Start of Dataset

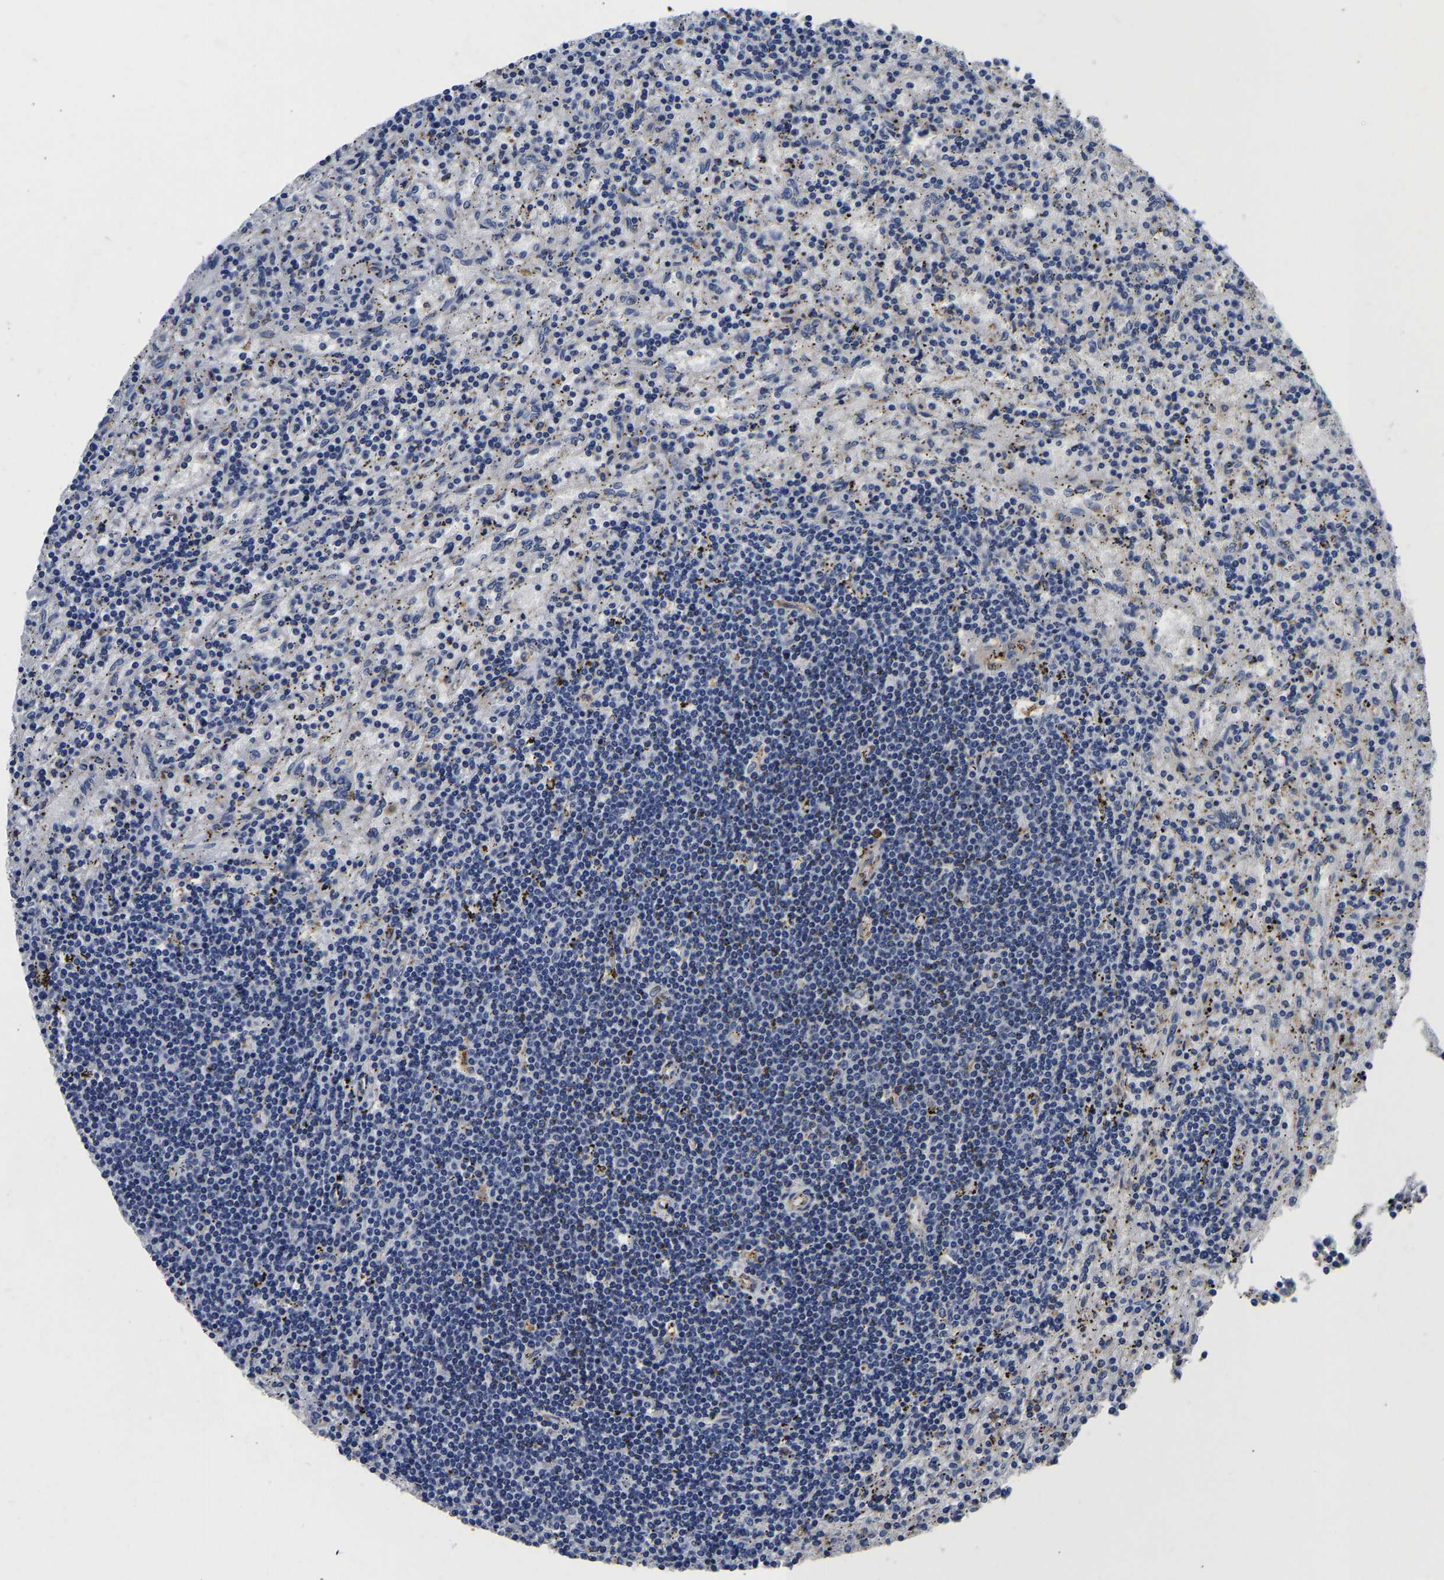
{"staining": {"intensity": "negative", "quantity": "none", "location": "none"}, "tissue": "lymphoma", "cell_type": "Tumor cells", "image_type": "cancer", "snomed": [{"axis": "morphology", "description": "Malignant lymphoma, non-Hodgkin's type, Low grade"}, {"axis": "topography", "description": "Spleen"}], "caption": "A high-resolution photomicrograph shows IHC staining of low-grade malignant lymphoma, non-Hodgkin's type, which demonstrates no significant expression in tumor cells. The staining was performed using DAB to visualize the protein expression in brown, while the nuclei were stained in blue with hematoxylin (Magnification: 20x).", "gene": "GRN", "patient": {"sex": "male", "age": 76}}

End of Dataset
Start of Dataset

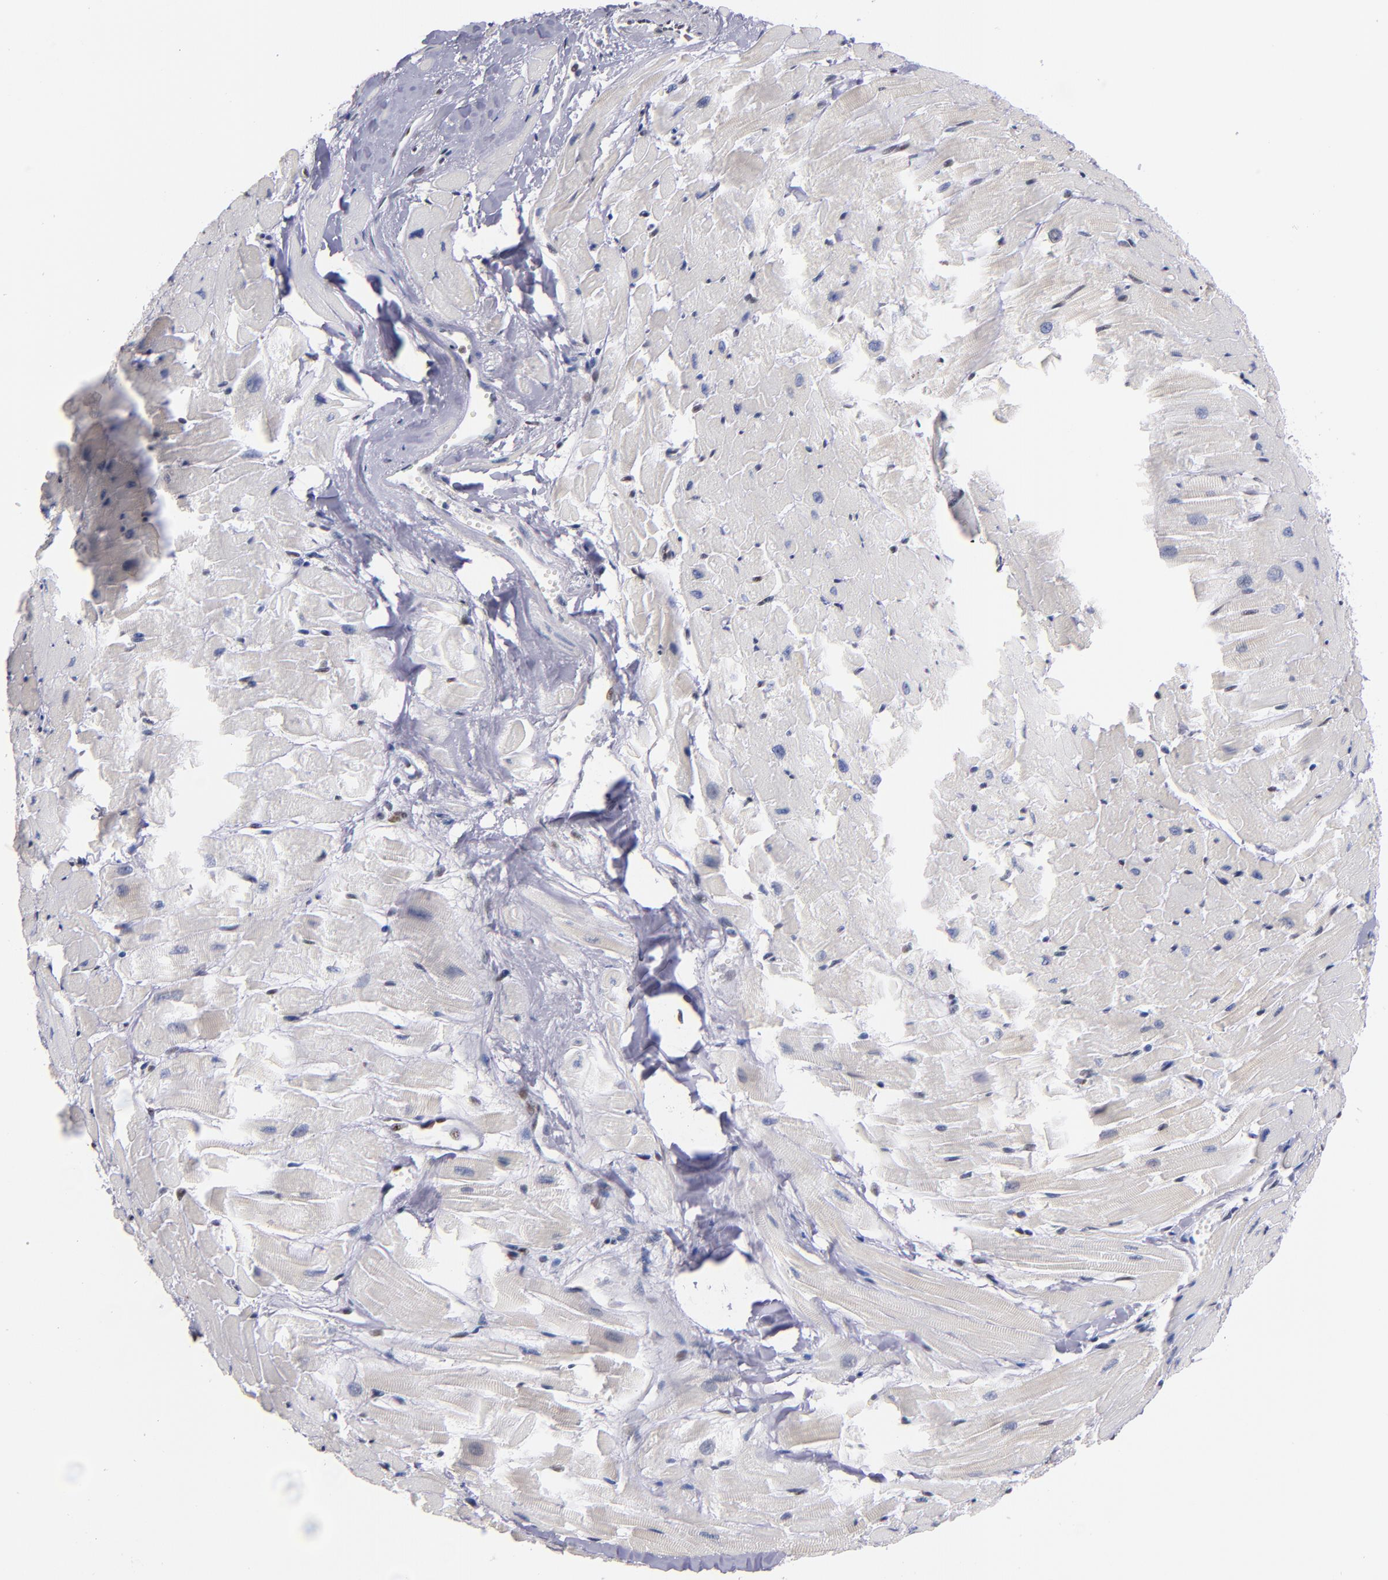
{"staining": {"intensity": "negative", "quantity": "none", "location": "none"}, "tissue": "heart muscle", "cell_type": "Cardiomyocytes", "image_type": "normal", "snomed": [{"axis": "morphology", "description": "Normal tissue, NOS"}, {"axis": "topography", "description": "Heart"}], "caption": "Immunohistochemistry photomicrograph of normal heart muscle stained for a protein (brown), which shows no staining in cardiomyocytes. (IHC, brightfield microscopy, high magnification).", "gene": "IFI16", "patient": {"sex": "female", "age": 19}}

End of Dataset
Start of Dataset

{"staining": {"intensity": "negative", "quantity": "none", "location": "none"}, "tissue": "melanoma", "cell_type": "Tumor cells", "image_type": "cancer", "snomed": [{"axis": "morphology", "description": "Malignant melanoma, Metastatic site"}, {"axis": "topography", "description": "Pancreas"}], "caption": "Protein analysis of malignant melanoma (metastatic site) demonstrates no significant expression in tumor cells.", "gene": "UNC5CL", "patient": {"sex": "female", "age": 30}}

End of Dataset

Could you find every line in the records above that has the string "tumor" and copy it?

{"staining": {"intensity": "negative", "quantity": "none", "location": "none"}, "tissue": "lymphoma", "cell_type": "Tumor cells", "image_type": "cancer", "snomed": [{"axis": "morphology", "description": "Malignant lymphoma, non-Hodgkin's type, Low grade"}, {"axis": "topography", "description": "Spleen"}], "caption": "A high-resolution photomicrograph shows IHC staining of low-grade malignant lymphoma, non-Hodgkin's type, which demonstrates no significant expression in tumor cells. The staining was performed using DAB to visualize the protein expression in brown, while the nuclei were stained in blue with hematoxylin (Magnification: 20x).", "gene": "GRN", "patient": {"sex": "male", "age": 76}}
{"staining": {"intensity": "negative", "quantity": "none", "location": "none"}, "tissue": "melanoma", "cell_type": "Tumor cells", "image_type": "cancer", "snomed": [{"axis": "morphology", "description": "Malignant melanoma, Metastatic site"}, {"axis": "topography", "description": "Pancreas"}], "caption": "Protein analysis of malignant melanoma (metastatic site) demonstrates no significant expression in tumor cells.", "gene": "UNC5CL", "patient": {"sex": "female", "age": 30}}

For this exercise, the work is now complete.